93rd Signal Brigade honors include Campaign streamers for participation in World War II, Northern France, Rhineland, Ardennes-Alsace, Central Europe, Southwest Asia, Defense of Saudi Arabia; Liberation and defense of Kuwait; and the cease-fire subsequently ending Operation Desert Storm.
The 106th Signal Brigade traces its history back to Birmingham Army Air Base located in Alabama, where it was constituted as the 932d Signal Battalion and activated on 15 February 1943 with the mission of supporting Army Air Corps operations. In April 1944, the 932d was reorganized and re-designated as the 932d Signal Battalion, which served in Europe during World War II earning 5 Campaign streamers.
The unit returned to the United States in October of 1945 and was inactivated at Camp Kilmer, New Jersey. The 932d was activated again on August 12th 1963 at Camp Des Loges, France and re-designated as Headquarters and Headquarters Detachment, 106th Signal Group as part of US Army Europe. It was later assigned to US Army Strategic Communications Command (USASCC) on 1 July 1964.
The 932d was relocated to Stuttgart, Germany in March, 1967 and later inactivated November, 1967. On 16 October 1991, the 106th was reactivated, in Corozal, Panama, re-designated as the 106th Signal Brigade, and assigned to US Army Information Systems Command (USAISC) providing strategic and tactical communications support to the US Army South (USARSO) and US Southern Command (SOUTHCOM).
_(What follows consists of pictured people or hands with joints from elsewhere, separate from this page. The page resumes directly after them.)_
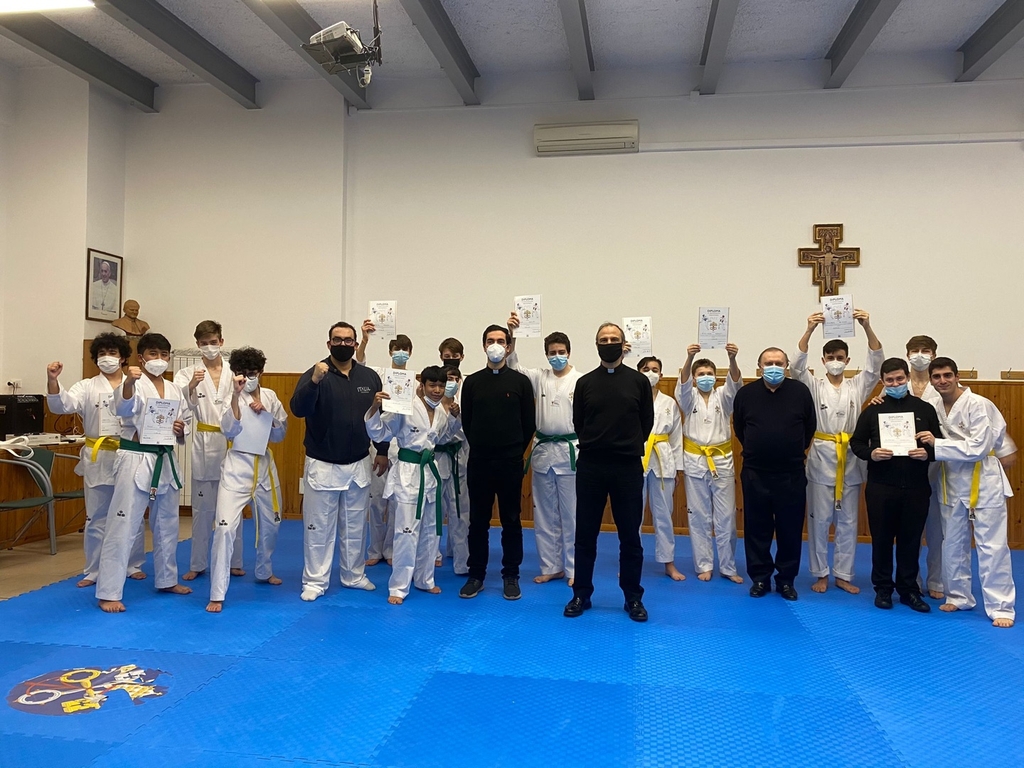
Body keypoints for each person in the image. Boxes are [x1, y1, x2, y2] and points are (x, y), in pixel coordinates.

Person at [290, 321, 388, 601]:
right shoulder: (316, 373)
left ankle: (353, 575)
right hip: (323, 461)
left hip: (358, 461)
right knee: (318, 527)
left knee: (355, 525)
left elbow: (379, 416)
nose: (343, 344)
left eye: (348, 340)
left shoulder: (369, 377)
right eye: (337, 340)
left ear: (355, 345)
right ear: (329, 343)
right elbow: (298, 409)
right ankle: (315, 581)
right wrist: (314, 382)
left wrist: (382, 449)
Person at [94, 332, 191, 612]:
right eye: (153, 354)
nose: (159, 359)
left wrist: (180, 429)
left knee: (168, 523)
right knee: (123, 523)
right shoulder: (132, 383)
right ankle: (109, 591)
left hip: (165, 457)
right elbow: (122, 407)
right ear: (141, 357)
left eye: (164, 355)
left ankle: (167, 579)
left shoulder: (174, 389)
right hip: (135, 456)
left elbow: (182, 422)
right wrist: (128, 382)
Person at [564, 323, 654, 622]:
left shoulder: (639, 382)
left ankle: (633, 597)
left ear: (623, 343)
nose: (609, 342)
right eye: (604, 339)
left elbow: (646, 422)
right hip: (592, 465)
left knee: (630, 536)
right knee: (585, 534)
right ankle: (581, 593)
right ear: (596, 345)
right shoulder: (585, 383)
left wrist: (626, 445)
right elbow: (579, 422)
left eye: (614, 339)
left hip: (627, 465)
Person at [791, 309, 882, 595]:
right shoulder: (814, 386)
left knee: (848, 521)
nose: (835, 362)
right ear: (823, 361)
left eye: (840, 357)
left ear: (847, 360)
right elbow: (796, 368)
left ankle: (843, 574)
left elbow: (876, 365)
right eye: (830, 357)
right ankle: (820, 573)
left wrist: (866, 326)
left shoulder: (857, 386)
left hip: (850, 456)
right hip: (821, 455)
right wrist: (809, 329)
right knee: (819, 520)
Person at [922, 357, 1016, 627]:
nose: (942, 381)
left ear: (957, 376)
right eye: (937, 376)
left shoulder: (979, 404)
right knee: (952, 543)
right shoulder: (934, 407)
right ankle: (959, 595)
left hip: (983, 480)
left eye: (947, 375)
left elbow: (978, 447)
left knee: (992, 546)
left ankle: (1001, 607)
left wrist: (937, 444)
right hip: (951, 481)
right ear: (931, 380)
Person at [46, 334, 146, 587]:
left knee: (131, 512)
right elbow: (62, 406)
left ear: (122, 358)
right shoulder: (86, 386)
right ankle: (94, 568)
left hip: (129, 452)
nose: (107, 358)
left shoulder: (137, 383)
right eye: (101, 354)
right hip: (98, 455)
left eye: (112, 353)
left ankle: (132, 563)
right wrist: (53, 380)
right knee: (96, 516)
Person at [850, 357, 941, 612]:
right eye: (889, 380)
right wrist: (871, 453)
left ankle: (909, 590)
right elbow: (856, 443)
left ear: (908, 378)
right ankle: (883, 589)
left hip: (916, 486)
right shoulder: (872, 410)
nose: (895, 383)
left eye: (899, 379)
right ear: (882, 382)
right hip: (881, 486)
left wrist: (928, 453)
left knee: (910, 540)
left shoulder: (924, 409)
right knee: (881, 539)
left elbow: (939, 443)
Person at [365, 365, 456, 605]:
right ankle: (398, 586)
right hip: (408, 472)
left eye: (441, 385)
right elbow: (380, 433)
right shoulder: (404, 408)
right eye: (432, 385)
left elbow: (443, 438)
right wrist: (374, 408)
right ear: (421, 386)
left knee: (431, 530)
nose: (437, 390)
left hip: (430, 472)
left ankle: (425, 579)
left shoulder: (442, 412)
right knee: (406, 532)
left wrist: (455, 419)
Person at [207, 347, 287, 613]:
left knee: (272, 523)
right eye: (241, 372)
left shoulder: (271, 396)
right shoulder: (230, 396)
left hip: (264, 465)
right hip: (237, 466)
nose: (247, 377)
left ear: (260, 372)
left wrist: (269, 416)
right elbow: (228, 430)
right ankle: (217, 593)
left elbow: (280, 435)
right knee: (225, 528)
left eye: (252, 373)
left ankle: (264, 570)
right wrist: (234, 397)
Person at [459, 324, 535, 600]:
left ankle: (511, 575)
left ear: (508, 347)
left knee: (511, 520)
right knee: (478, 521)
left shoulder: (520, 382)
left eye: (500, 341)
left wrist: (514, 451)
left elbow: (529, 423)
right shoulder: (472, 382)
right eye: (490, 340)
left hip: (510, 461)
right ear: (483, 346)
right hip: (479, 460)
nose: (495, 345)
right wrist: (482, 445)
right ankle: (476, 574)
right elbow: (467, 421)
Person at [732, 347, 815, 600]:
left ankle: (786, 580)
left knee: (790, 529)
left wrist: (790, 449)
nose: (774, 367)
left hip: (791, 472)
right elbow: (740, 429)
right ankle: (760, 578)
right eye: (768, 363)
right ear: (759, 367)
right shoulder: (746, 394)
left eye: (779, 363)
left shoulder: (800, 392)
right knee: (757, 528)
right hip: (755, 472)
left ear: (787, 366)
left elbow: (809, 427)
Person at [507, 312, 582, 585]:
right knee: (544, 512)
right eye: (552, 353)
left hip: (570, 450)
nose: (557, 356)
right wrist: (512, 334)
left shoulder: (581, 380)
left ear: (569, 352)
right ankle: (551, 565)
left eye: (561, 352)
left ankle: (574, 569)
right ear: (546, 355)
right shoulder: (539, 377)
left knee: (572, 514)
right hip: (542, 450)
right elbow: (514, 366)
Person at [174, 320, 242, 582]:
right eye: (204, 343)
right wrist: (190, 386)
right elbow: (178, 405)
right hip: (204, 442)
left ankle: (235, 561)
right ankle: (198, 562)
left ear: (221, 342)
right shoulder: (187, 374)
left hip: (232, 442)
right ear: (197, 345)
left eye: (214, 342)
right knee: (202, 511)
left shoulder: (234, 371)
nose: (210, 347)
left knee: (233, 507)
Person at [675, 342, 743, 583]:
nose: (705, 377)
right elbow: (683, 384)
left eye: (709, 374)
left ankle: (728, 566)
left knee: (727, 517)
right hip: (695, 460)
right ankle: (704, 565)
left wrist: (732, 359)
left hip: (721, 460)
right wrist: (689, 358)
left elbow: (735, 384)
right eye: (701, 374)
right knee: (698, 516)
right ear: (694, 378)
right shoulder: (689, 398)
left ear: (716, 377)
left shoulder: (723, 397)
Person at [356, 320, 413, 567]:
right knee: (377, 500)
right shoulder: (379, 375)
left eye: (404, 350)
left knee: (396, 501)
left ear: (410, 353)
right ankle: (374, 549)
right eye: (396, 349)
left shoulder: (415, 383)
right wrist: (364, 340)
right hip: (379, 444)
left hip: (402, 449)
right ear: (390, 351)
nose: (400, 353)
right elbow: (359, 363)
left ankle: (390, 549)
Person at [636, 356, 685, 581]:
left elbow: (676, 438)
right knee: (632, 515)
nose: (651, 373)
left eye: (655, 369)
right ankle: (630, 562)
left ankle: (669, 563)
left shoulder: (669, 402)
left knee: (664, 513)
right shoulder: (630, 398)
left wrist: (678, 468)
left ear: (661, 375)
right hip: (635, 457)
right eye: (646, 369)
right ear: (637, 373)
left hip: (663, 460)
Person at [905, 334, 946, 600]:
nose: (920, 355)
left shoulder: (943, 385)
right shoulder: (898, 384)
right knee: (910, 529)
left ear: (933, 354)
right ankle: (911, 579)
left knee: (936, 529)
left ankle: (937, 580)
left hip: (937, 464)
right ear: (907, 354)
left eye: (925, 350)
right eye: (915, 350)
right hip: (906, 464)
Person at [437, 365, 470, 575]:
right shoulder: (431, 406)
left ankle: (462, 562)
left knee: (461, 513)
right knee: (435, 513)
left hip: (458, 460)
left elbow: (468, 435)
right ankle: (431, 556)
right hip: (437, 460)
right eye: (448, 378)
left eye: (456, 379)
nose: (452, 382)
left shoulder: (464, 404)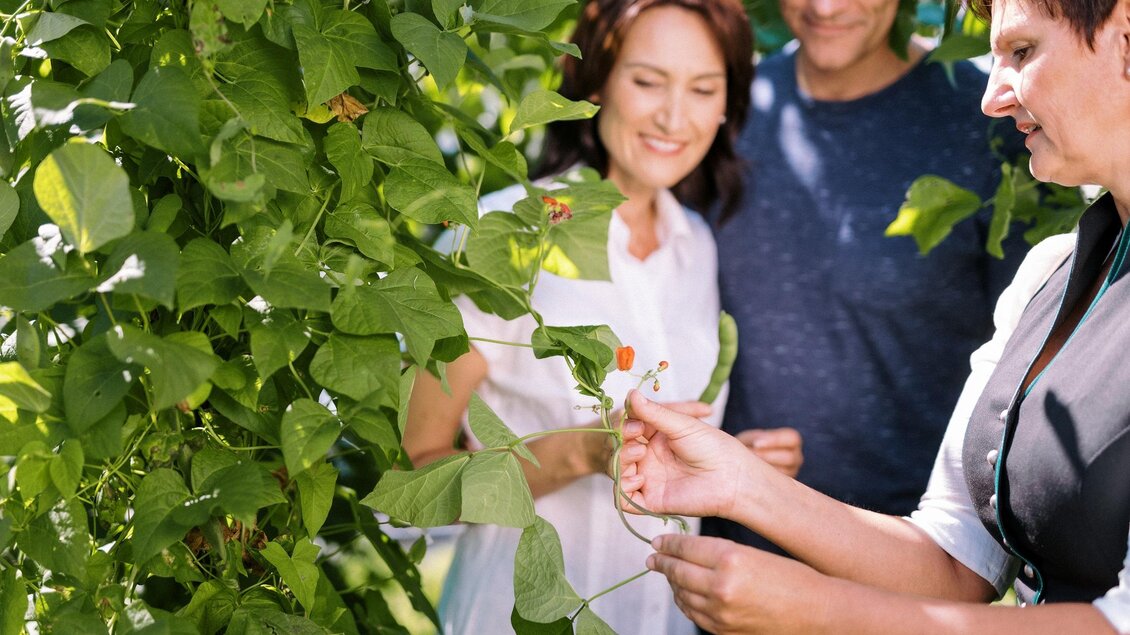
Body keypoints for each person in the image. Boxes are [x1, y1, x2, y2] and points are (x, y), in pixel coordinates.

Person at [617, 1, 1130, 630]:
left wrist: (813, 608)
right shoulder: (1053, 273)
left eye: (1021, 53)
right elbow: (957, 558)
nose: (991, 96)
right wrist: (739, 482)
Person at [400, 1, 755, 633]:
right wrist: (580, 456)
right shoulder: (506, 234)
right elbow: (411, 477)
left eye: (703, 89)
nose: (675, 116)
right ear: (596, 84)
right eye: (648, 81)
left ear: (727, 105)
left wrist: (734, 462)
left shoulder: (697, 244)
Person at [703, 0, 1033, 554]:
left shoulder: (993, 123)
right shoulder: (722, 109)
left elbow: (1033, 356)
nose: (825, 7)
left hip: (909, 558)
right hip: (728, 541)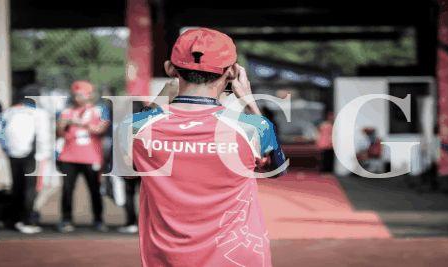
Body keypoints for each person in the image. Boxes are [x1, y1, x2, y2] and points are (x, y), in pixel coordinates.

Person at [119, 28, 286, 267]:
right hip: (236, 259)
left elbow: (126, 170)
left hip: (168, 260)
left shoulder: (136, 127)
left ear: (170, 69)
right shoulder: (253, 128)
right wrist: (249, 102)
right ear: (231, 72)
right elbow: (277, 169)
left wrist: (160, 100)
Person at [0, 86, 51, 234]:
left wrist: (7, 149)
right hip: (33, 156)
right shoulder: (39, 113)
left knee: (17, 186)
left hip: (13, 155)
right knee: (30, 188)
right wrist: (43, 155)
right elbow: (44, 136)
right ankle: (27, 221)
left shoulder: (9, 112)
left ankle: (14, 220)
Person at [56, 80, 110, 233]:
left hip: (91, 157)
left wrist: (78, 122)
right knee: (67, 190)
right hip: (69, 157)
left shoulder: (99, 110)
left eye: (81, 94)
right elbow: (59, 133)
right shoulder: (66, 111)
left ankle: (98, 219)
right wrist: (61, 124)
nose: (78, 97)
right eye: (76, 94)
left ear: (90, 95)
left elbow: (100, 129)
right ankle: (66, 219)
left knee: (95, 189)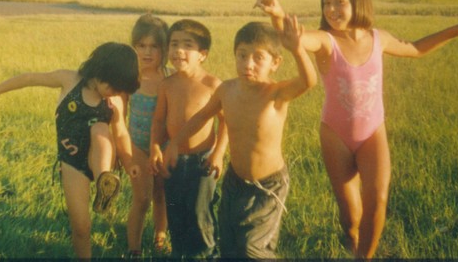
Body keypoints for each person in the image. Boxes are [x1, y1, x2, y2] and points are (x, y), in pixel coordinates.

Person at [255, 0, 458, 259]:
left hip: (372, 133)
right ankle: (352, 240)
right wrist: (279, 16)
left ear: (358, 2)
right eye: (326, 3)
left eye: (339, 2)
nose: (331, 9)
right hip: (335, 135)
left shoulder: (378, 38)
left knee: (378, 201)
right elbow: (296, 38)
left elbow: (415, 48)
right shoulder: (326, 41)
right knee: (351, 218)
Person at [164, 16, 316, 259]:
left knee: (253, 249)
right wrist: (173, 143)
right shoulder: (227, 90)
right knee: (230, 243)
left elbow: (309, 81)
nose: (248, 64)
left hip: (267, 185)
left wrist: (298, 49)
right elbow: (201, 117)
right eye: (242, 55)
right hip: (235, 181)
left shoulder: (276, 94)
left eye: (258, 58)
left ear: (275, 62)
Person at [0, 42, 141, 260]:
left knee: (99, 127)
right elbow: (29, 78)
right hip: (72, 162)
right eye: (115, 87)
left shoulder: (114, 101)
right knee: (81, 226)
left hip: (100, 157)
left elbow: (120, 134)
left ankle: (104, 181)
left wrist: (128, 163)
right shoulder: (69, 80)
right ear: (101, 72)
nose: (117, 93)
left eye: (121, 90)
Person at [149, 19, 228, 259]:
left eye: (187, 45)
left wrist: (218, 154)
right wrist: (154, 147)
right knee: (176, 210)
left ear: (202, 54)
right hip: (172, 159)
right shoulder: (167, 84)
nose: (178, 50)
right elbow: (159, 121)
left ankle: (206, 254)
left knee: (199, 212)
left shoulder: (213, 85)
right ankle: (180, 253)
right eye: (174, 44)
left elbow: (225, 122)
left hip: (202, 160)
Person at [126, 14, 171, 257]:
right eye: (141, 45)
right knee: (142, 199)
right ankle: (134, 249)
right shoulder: (130, 77)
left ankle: (160, 238)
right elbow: (119, 117)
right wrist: (119, 151)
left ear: (164, 49)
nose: (147, 52)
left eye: (154, 46)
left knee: (160, 195)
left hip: (164, 146)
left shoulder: (170, 77)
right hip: (137, 146)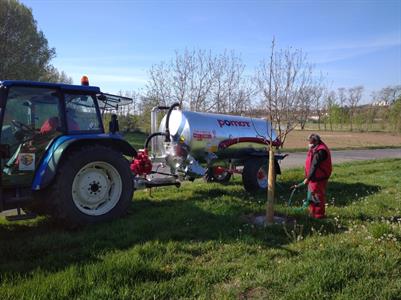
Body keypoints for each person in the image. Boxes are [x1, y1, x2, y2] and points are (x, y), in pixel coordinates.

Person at [303, 133, 332, 219]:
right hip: (314, 177)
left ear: (316, 141)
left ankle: (318, 215)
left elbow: (314, 165)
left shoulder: (320, 151)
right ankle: (313, 213)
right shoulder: (316, 148)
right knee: (312, 196)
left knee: (317, 196)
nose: (309, 144)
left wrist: (308, 178)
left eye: (311, 142)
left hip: (318, 177)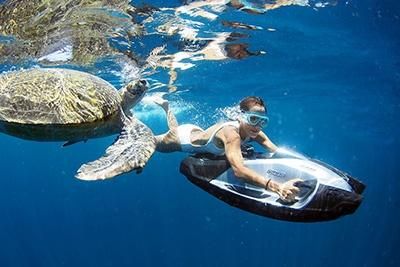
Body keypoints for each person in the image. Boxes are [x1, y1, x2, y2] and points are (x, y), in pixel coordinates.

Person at [154, 95, 300, 202]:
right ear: (240, 117)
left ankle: (167, 108)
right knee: (152, 143)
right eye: (253, 119)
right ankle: (131, 121)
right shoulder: (232, 135)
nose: (257, 126)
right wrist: (277, 187)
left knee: (174, 127)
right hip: (180, 139)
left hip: (194, 130)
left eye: (263, 121)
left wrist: (302, 164)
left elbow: (275, 150)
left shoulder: (254, 132)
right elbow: (239, 171)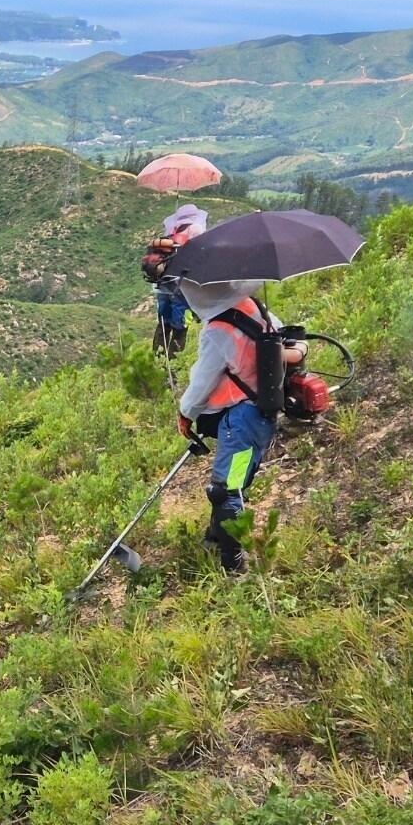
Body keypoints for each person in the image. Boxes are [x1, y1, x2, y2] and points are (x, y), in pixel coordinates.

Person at [175, 284, 306, 574]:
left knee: (226, 490)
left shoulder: (218, 331)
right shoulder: (253, 306)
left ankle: (233, 566)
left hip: (241, 421)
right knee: (233, 481)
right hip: (262, 415)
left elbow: (202, 382)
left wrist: (185, 413)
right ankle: (214, 538)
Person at [152, 205, 207, 356]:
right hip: (180, 286)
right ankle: (174, 360)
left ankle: (156, 357)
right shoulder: (195, 230)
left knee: (163, 323)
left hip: (163, 284)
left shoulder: (171, 232)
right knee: (180, 325)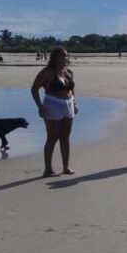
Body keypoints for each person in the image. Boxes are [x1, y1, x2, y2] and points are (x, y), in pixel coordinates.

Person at [30, 47, 77, 176]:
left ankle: (66, 167)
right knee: (52, 138)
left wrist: (74, 103)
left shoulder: (69, 72)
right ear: (54, 58)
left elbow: (72, 90)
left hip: (68, 105)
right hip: (52, 104)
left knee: (65, 138)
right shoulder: (47, 72)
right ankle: (48, 169)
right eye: (62, 56)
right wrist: (40, 106)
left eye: (66, 56)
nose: (65, 58)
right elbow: (34, 89)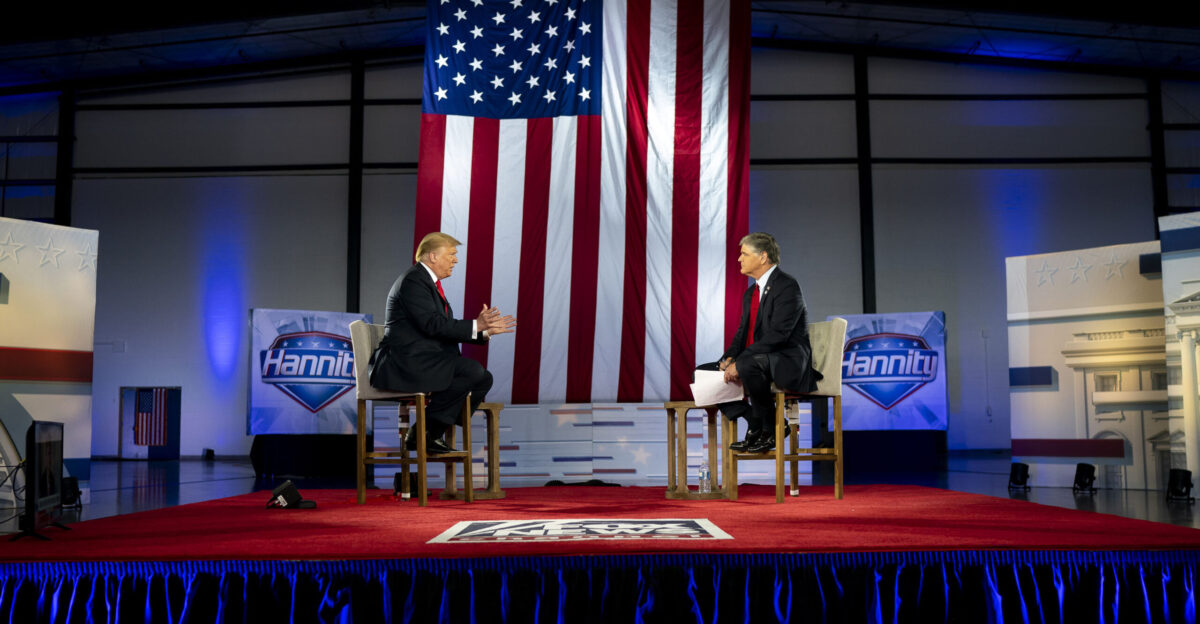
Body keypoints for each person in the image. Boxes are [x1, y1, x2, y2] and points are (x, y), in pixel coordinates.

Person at [368, 232, 516, 454]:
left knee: (484, 378)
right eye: (452, 254)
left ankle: (434, 428)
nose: (455, 260)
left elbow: (442, 328)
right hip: (405, 362)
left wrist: (482, 332)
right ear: (433, 256)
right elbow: (432, 325)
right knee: (471, 371)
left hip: (423, 358)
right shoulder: (413, 281)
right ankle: (424, 433)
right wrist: (476, 324)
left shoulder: (427, 282)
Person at [698, 232, 821, 454]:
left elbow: (779, 335)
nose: (739, 259)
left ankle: (769, 428)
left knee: (747, 365)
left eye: (744, 254)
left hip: (787, 360)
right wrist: (728, 359)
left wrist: (741, 361)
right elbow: (741, 334)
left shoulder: (787, 286)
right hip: (756, 360)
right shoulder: (750, 293)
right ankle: (755, 420)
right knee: (703, 373)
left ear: (763, 257)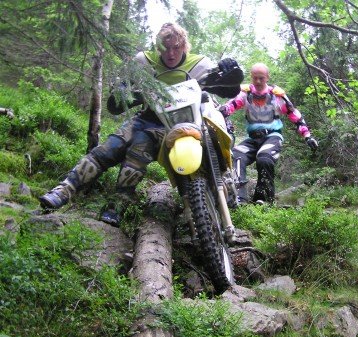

The brigade was later inactivated in October 1997 as part of the provisions of the Panama Treaty.
On 16 July 2008, the 106th Signal Brigade was reorganized and reactivated at Fort Sam Houston, Texas, as part of the 7th Signal Command (Theater) with a mission to secure and defend the western portion of the LandWarNet in CONUS.
The 21st Signal Brigade began as the 21st Signal Group, activated on 1 September 1965 at Fort Bragg, North Carolina. The 21st Signal Group provided area signal communications support throughout 10,000 square miles of the I and II Corps tactical zones in South Vietnam, participated in 13 campaigns during the Vietnam War from 1966-1971, and was awarded the Meritorious Unit Commendation. It was inactivated on 27 November 1971 at Fort Lewis, Washington. Effective 16 October 2003, the 1108th Signal Brigade, a remaining element of the inactivated 7th Signal Command, was redesignated as the 21st Signal Brigade at Fort Detrick, Maryland.
On 1 June 2010, the 21st Signal Brigade was reassigned from 9th Signal Command (Army) to 7thSignal Command (Theater). The brigade's mission is to conduct network operations for theater-based LandWarNet communications systems, networks, and enterprise services, and provide and defend global information capabilities to enable joint and combined Battle Command from the President of the United States to the Warfighter during full spectrum operations.